The company results also show that Halpern earnt £205,000 for his services during the initial 14-month period. Private Eye has raised an eyebrow over the level of his fees, which it claims are as high as £3,800 a day. Halpern does not comment on exact figures, but says: “The salaries are set by BIT’s non-executive directors, including an independent chairman. BIT is very transparent about the salaries paid to its directors and this information is clearly set out in its published accounts, which are available online.”

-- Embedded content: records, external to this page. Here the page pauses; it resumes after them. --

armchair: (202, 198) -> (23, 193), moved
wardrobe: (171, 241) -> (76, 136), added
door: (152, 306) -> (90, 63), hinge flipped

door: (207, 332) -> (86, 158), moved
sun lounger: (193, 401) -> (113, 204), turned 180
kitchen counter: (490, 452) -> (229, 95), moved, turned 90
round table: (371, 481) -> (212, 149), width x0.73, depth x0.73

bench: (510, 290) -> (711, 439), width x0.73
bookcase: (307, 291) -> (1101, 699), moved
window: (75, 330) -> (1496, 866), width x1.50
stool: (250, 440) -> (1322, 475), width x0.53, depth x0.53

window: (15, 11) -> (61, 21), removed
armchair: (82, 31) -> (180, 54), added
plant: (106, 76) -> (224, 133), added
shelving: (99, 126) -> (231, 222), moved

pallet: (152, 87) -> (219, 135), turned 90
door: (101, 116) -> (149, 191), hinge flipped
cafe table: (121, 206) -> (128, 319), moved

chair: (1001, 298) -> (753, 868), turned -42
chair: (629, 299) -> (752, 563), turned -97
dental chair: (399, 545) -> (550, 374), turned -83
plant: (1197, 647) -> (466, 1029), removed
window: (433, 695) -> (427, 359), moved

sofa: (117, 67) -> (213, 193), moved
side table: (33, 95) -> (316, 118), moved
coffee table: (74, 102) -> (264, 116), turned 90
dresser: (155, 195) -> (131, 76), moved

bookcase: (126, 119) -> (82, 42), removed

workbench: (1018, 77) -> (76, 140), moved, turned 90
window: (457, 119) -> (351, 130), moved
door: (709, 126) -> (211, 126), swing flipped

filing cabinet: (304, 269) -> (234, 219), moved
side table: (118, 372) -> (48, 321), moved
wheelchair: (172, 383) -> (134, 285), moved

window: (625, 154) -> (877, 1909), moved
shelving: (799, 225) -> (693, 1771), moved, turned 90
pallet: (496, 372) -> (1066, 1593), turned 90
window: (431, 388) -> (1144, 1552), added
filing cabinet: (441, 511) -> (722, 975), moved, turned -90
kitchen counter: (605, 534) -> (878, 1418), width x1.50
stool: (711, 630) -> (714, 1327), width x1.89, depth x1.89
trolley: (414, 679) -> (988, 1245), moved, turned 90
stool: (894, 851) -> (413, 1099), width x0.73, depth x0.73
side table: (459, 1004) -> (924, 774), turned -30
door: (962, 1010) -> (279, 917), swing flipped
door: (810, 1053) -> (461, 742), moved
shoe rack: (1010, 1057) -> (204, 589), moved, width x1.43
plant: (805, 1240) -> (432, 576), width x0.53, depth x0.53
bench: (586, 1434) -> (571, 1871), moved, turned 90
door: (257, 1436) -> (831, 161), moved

As the “fat tax” and extremism questionnaire episodes demonstrate, behavioural insights are also particularly vulnerable to accusations of being a cover for government propaganda. “Who nudges the nudgers?” as Halpern puts it. He admits this is a particular problem in areas relating to public health, but says that the BIT team is always careful not to claim anything that cannot be proved to be true. He also says that the independent panel, chaired by former civil service head Lord O’Donnell, provides a valuable check. Its feedback has led to a number of initiatives being altered.

Despite the controversies, Halpern reels off a long list of BIT's success in turning behavioural science theory into practice. Many of these are already well documented, but Halpern’s book explores a number of these in some depth. It also provides a number of interesting gems, such as the trials carried out with the Department of Energy, which discovered that offering a loft clearance service was more effective than the offer of a discount in persuading people to install loft insulation.

Overall, Halpern is happy with progress. The BIT team has now grown to 70 across its three offices. But he also says it is “wonderful” that HMRC now has more of its own behavioural insight staff than his original 2010 team. “The point is not for us to build some giant company at all,” he says. “It is to have social impact.” And the fact that his company is winning work abroad proves that “people are interested in a Whitehall winner”, he says.